[Dataset entries]
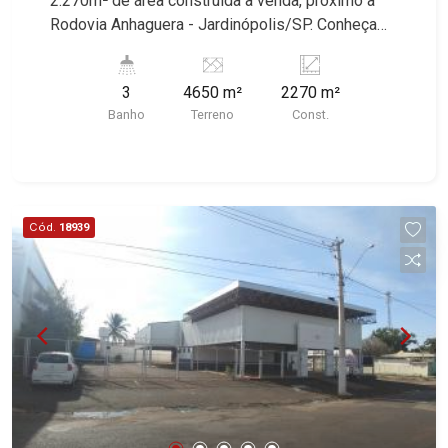
2.270m² de área construída à venda, próximo à
Rodovia Anhaguera - Jardinópolis/SP. Conheça
as características deste imóvel que a Martinelli
Imobiliária selecionou para você: - 62m² de área
3
4650 m²
2270 m²
útil - Ecritório com WC - WCs masculino e
Banho
Terreno
Const.
feminino - Refeitório - 5 docas - Transformador -
Pé direito de 8m² - 50² de fachada - Caixa d`água
de 10 litros - Excelente localização Martinelli
Imobiliária, referência no mercado imobiliário
desde 2000! Avenida João Fiúsa, 1051 - Alto da
Cód.
18939
Boa Vista | Ribeirão Preto.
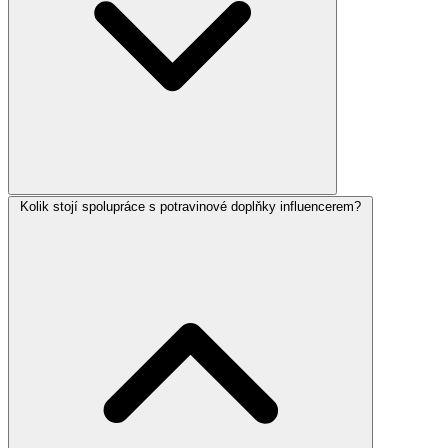
Kolik stojí spolupráce s potravinové doplňky influencerem?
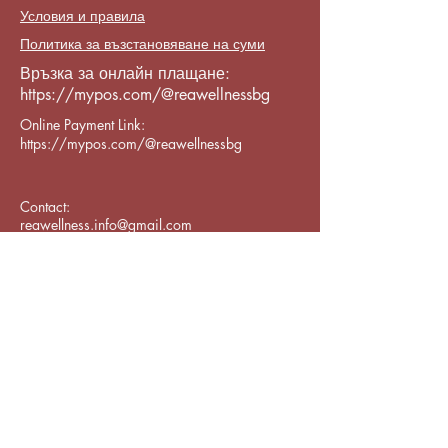
Условия и правила
Политика за възстановяване на суми
Връзка за онлайн плащане:
https://mypos.com/@reawellnessbg
Online Payment Link:
https://mypos.com/@reawellnessbg
Contact:
reawellness.info@gmail.com
Varna CenterPrimorski, бул. „8-ми
Приморски полк“ 119, Varna,
Bulgaria 9002
Subscribe to Our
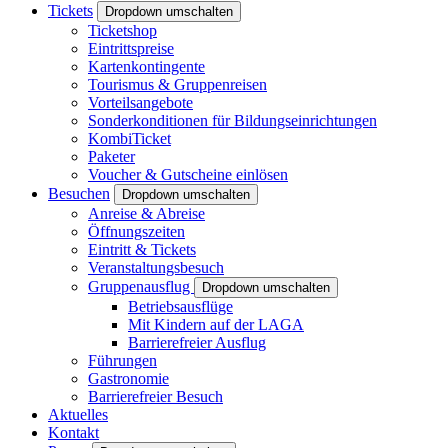
Tickets
Dropdown umschalten
Ticketshop
Eintrittspreise
Kartenkontingente
Tourismus & Gruppenreisen
Vorteilsangebote
Sonderkonditionen für Bildungseinrichtungen
KombiTicket
Paketer
Voucher & Gutscheine einlösen
Besuchen
Dropdown umschalten
Anreise & Abreise
Öffnungszeiten
Eintritt & Tickets
Veranstaltungsbesuch
Gruppenausflug
Dropdown umschalten
Betriebsausflüge
Mit Kindern auf der LAGA
Barrierefreier Ausflug
Führungen
Gastronomie
Barrierefreier Besuch
Aktuelles
Kontakt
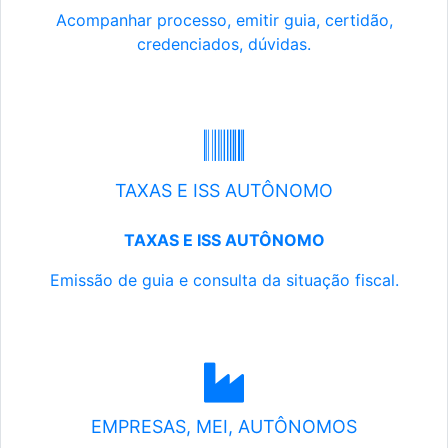
Acompanhar processo, emitir guia, certidão,
credenciados, dúvidas.
TAXAS E ISS AUTÔNOMO
TAXAS E ISS AUTÔNOMO
Emissão de guia e consulta da situação fiscal.
EMPRESAS, MEI, AUTÔNOMOS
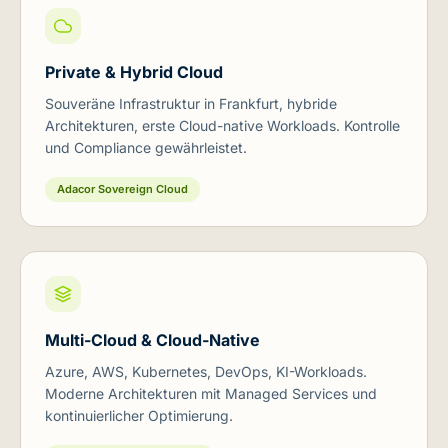
Private & Hybrid Cloud
Souveräne Infrastruktur in Frankfurt, hybride
Architekturen, erste Cloud-native Workloads. Kontrolle
und Compliance gewährleistet.
Adacor Sovereign Cloud
Multi-Cloud & Cloud-Native
Azure, AWS, Kubernetes, DevOps, KI-Workloads.
Moderne Architekturen mit Managed Services und
kontinuierlicher Optimierung.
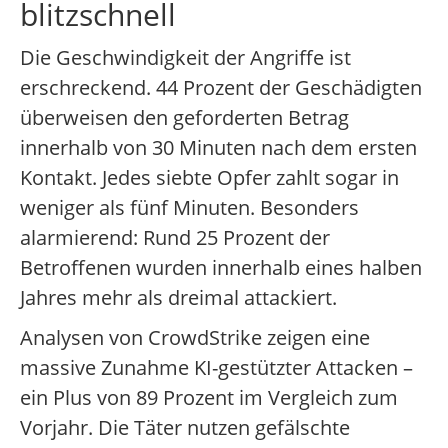
blitzschnell
Die Geschwindigkeit der Angriffe ist
erschreckend. 44 Prozent der Geschädigten
überweisen den geforderten Betrag
innerhalb von 30 Minuten nach dem ersten
Kontakt. Jedes siebte Opfer zahlt sogar in
weniger als fünf Minuten. Besonders
alarmierend: Rund 25 Prozent der
Betroffenen wurden innerhalb eines halben
Jahres mehr als dreimal attackiert.
Analysen von CrowdStrike zeigen eine
massive Zunahme KI-gestützter Attacken –
ein Plus von 89 Prozent im Vergleich zum
Vorjahr. Die Täter nutzen gefälschte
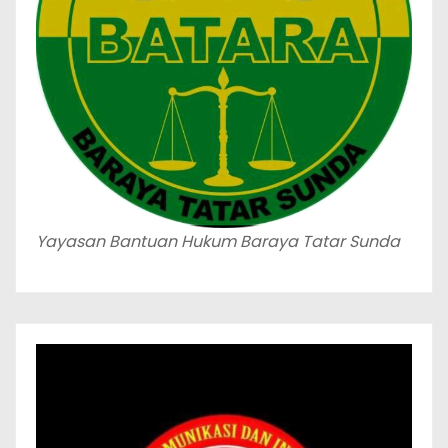
Yayasan Bantuan Hukum Baraya Tatar Sunda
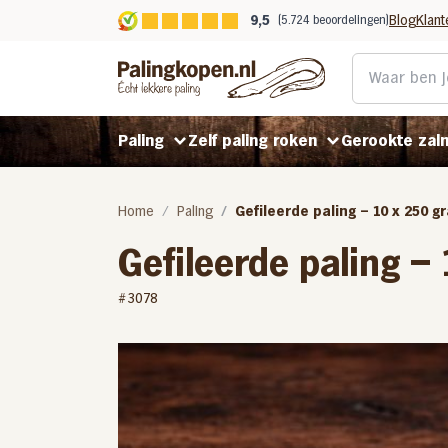
9,5
Blog
Klant
(5.724 beoordelingen)
Paling
Zelf paling roken
Gerookte zal
Home
Paling
Gefileerde paling – 10 x 250 g
Gerookte paling
Rookpaling gepekeld
Koud gerookte zalm
Gefileerde paling –
Gefileerde paling
#3078
Rookpaling ongepekeld
Warm gerookte zalm
Gerookt in Helmond
Benodigdheden
Stoofpaling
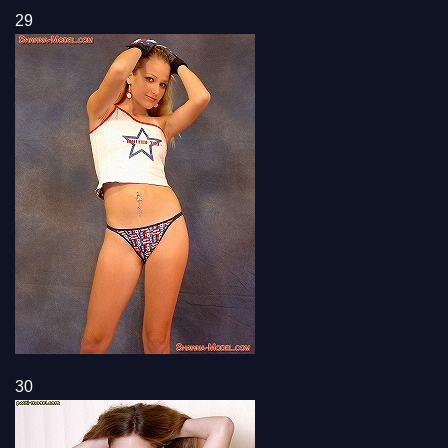
29
30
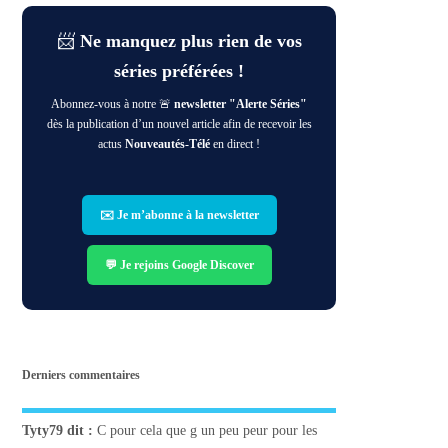
📨
Ne manquez plus rien de vos
séries préférées !
Abonnez-vous à notre 🚨
newsletter "Alerte Séries"
dès la publication d’un nouvel article afin de recevoir les
actus
Nouveautés-Télé
en direct !
✉️ Je m’abonne à la newsletter
💬 Je rejoins Google Discover
Derniers commentaires
Tyty79
dit :
C pour cela que g un peu peur pour les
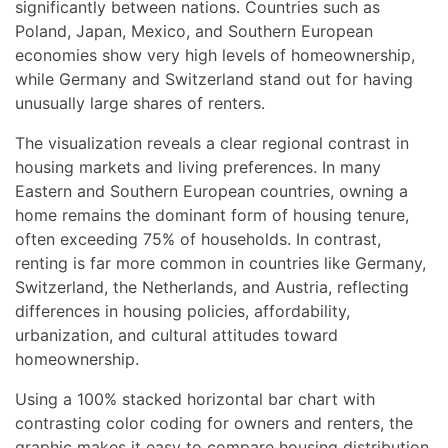
significantly between nations. Countries such as
Poland, Japan, Mexico, and Southern European
economies show very high levels of homeownership,
while Germany and Switzerland stand out for having
unusually large shares of renters.
The visualization reveals a clear regional contrast in
housing markets and living preferences. In many
Eastern and Southern European countries, owning a
home remains the dominant form of housing tenure,
often exceeding 75% of households. In contrast,
renting is far more common in countries like Germany,
Switzerland, the Netherlands, and Austria, reflecting
differences in housing policies, affordability,
urbanization, and cultural attitudes toward
homeownership.
Using a 100% stacked horizontal bar chart with
contrasting color coding for owners and renters, the
graphic makes it easy to compare housing distribution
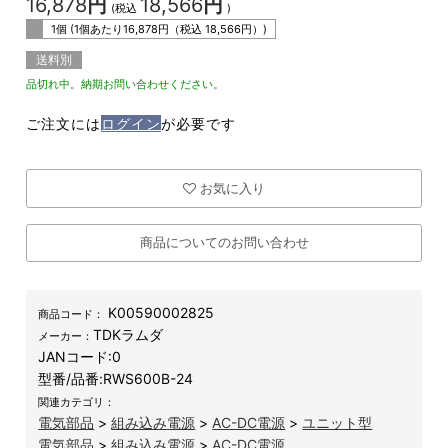
16,878
円
18,566
円
(税込
)
1個 (1個あたり
16,878
円（税込
18,566
円）)
送料別
品切れ中。納期お問い合わせください。
ご注文には
ログイン
が必要です
お気に入り
商品についてのお問い合わせ
K00590002825
商品コード：
TDKラムダ
メーカー：
JANコード:
0
型番/品番:
RWS600B-24
関連カテゴリ：
電気部品
>
組み込み電源
>
AC-DC電源
>
ユニット型
電気部品
>
組み込み電源
>
AC-DC電源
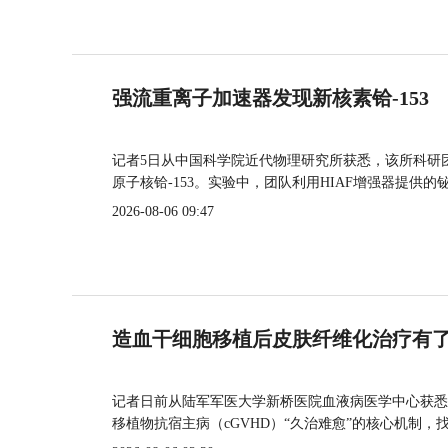
强流重离子加速器发现新核素铪-153
记者5日从中国科学院近代物理研究所获悉，该所科研
原子核铪-153。实验中，团队利用HIAF增强器提供
2026-08-06 09:47
造血干细胞移植后皮肤纤维化治疗有
记者日前从陆军军医大学新桥医院血液病医学中心获悉
移植物抗宿主病（cGVHD）“久治难愈”的核心机制，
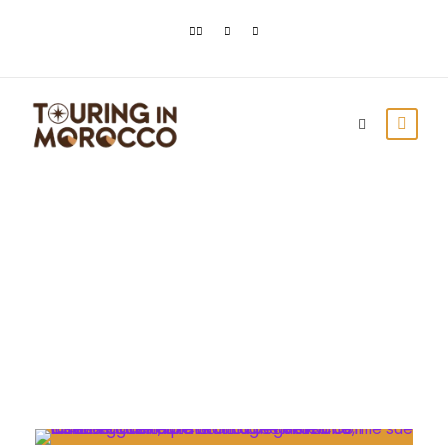
Month
Aprile 2021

WORK TO COMPLETE:
Reproduce the text lines from every row above, unchanged and in the same order, leaving out the pictures.

TASK RESPONSE:
2.270m² de área construída à venda, próximo à
Rodovia Anhaguera - Jardinópolis/SP. Conheça
as características deste imóvel que a Martinelli
Imobiliária selecionou para você: - 62m² de área
3
4650 m²
2270 m²
útil - Ecritório com WC - WCs masculino e
Banho
Terreno
Const.
feminino - Refeitório - 5 docas - Transformador -
Pé direito de 8m² - 50² de fachada - Caixa d`água
de 10 litros - Excelente localização Martinelli
Imobiliária, referência no mercado imobiliário
desde 2000! Avenida João Fiúsa, 1051 - Alto da
Cód.
18939
Boa Vista | Ribeirão Preto.
Kolik stojí spolupráce s potravinové doplňky influencerem?
Условия и правила
Политика за възстановяване на суми
Връзка за онлайн плащане:
https://mypos.com/@reawellnessbg
Online Payment Link:
https://mypos.com/@reawellnessbg
Contact:
reawellness.info@gmail.com
Varna CenterPrimorski, бул. „8-ми
Приморски полк“ 119, Varna,
Bulgaria 9002
Subscribe to Our
Tickets
Dropdown umschalten
Ticketshop
Eintrittspreise
Kartenkontingente
Tourismus & Gruppenreisen
Vorteilsangebote
Sonderkonditionen für Bildungseinrichtungen
KombiTicket
Paketer
Voucher & Gutscheine einlösen
Besuchen
Dropdown umschalten
Anreise & Abreise
Öffnungszeiten
Eintritt & Tickets
Veranstaltungsbesuch
Gruppenausflug
Dropdown umschalten
Betriebsausflüge
Mit Kindern auf der LAGA
Barrierefreier Ausflug
Führungen
Gastronomie
Barrierefreier Besuch
Aktuelles
Kontakt
Acompanhar processo, emitir guia, certidão,
credenciados, dúvidas.
TAXAS E ISS AUTÔNOMO
TAXAS E ISS AUTÔNOMO
Emissão de guia e consulta da situação fiscal.
EMPRESAS, MEI, AUTÔNOMOS
Private & Hybrid Cloud
Souveräne Infrastruktur in Frankfurt, hybride
Architekturen, erste Cloud-native Workloads. Kontrolle
und Compliance gewährleistet.
Adacor Sovereign Cloud
Multi-Cloud & Cloud-Native
Azure, AWS, Kubernetes, DevOps, KI-Workloads.
Moderne Architekturen mit Managed Services und
kontinuierlicher Optimierung.
blitzschnell
Die Geschwindigkeit der Angriffe ist
erschreckend. 44 Prozent der Geschädigten
überweisen den geforderten Betrag
innerhalb von 30 Minuten nach dem ersten
Kontakt. Jedes siebte Opfer zahlt sogar in
weniger als fünf Minuten. Besonders
alarmierend: Rund 25 Prozent der
Betroffenen wurden innerhalb eines halben
Jahres mehr als dreimal attackiert.
Analysen von CrowdStrike zeigen eine
massive Zunahme KI-gestützter Attacken –
ein Plus von 89 Prozent im Vergleich zum
Vorjahr. Die Täter nutzen gefälschte
Yayasan Bantuan Hukum Baraya Tatar Sunda
9,5
Blog
Klant
(5.724 beoordelingen)
Paling
Zelf paling roken
Gerookte zal
Home
Paling
Gefileerde paling – 10 x 250 g
Gerookte paling
Rookpaling gepekeld
Koud gerookte zalm
Gefileerde paling –
Gefileerde paling
#3078
Rookpaling ongepekeld
Warm gerookte zalm
Gerookt in Helmond
Benodigdheden
Stoofpaling
29
30
📨
Ne manquez plus rien de vos
séries préférées !
Abonnez-vous à notre 🚨
newsletter "Alerte Séries"
dès la publication d’un nouvel article afin de recevoir les
actus
Nouveautés-Télé
en direct !
✉️ Je m’abonne à la newsletter
💬 Je rejoins Google Discover
Derniers commentaires
Tyty79
dit :
C pour cela que g un peu peur pour les
significantly between nations. Countries such as
Poland, Japan, Mexico, and Southern European
economies show very high levels of homeownership,
while Germany and Switzerland stand out for having
unusually large shares of renters.
The visualization reveals a clear regional contrast in
housing markets and living preferences. In many
Eastern and Southern European countries, owning a
home remains the dominant form of housing tenure,
often exceeding 75% of households. In contrast,
renting is far more common in countries like Germany,
Switzerland, the Netherlands, and Austria, reflecting
differences in housing policies, affordability,
urbanization, and cultural attitudes toward
homeownership.
Using a 100% stacked horizontal bar chart with
contrasting color coding for owners and renters, the
graphic makes it easy to compare housing distribution
16,878
円
18,566
円
(税込
)
1個 (1個あたり
16,878
円（税込
18,566
円）)
送料別
品切れ中。納期お問い合わせください。
ご注文には
ログイン
が必要です
お気に入り
商品についてのお問い合わせ
K00590002825
商品コード：
TDKラムダ
メーカー：
JANコード:
0
型番/品番:
RWS600B-24
関連カテゴリ：
電気部品
>
組み込み電源
>
AC-DC電源
>
ユニット型
電気部品
>
組み込み電源
>
AC-DC電源
强流重离子加速器发现新核素铪-153
记者5日从中国科学院近代物理研究所获悉，该所科研
原子核铪-153。实验中，团队利用HIAF增强器提供
2026-08-06 09:47
造血干细胞移植后皮肤纤维化治疗有
记者日前从陆军军医大学新桥医院血液病医学中心获悉
移植物抗宿主病（cGVHD）“久治难愈”的核心机制，
Month
Aprile 2021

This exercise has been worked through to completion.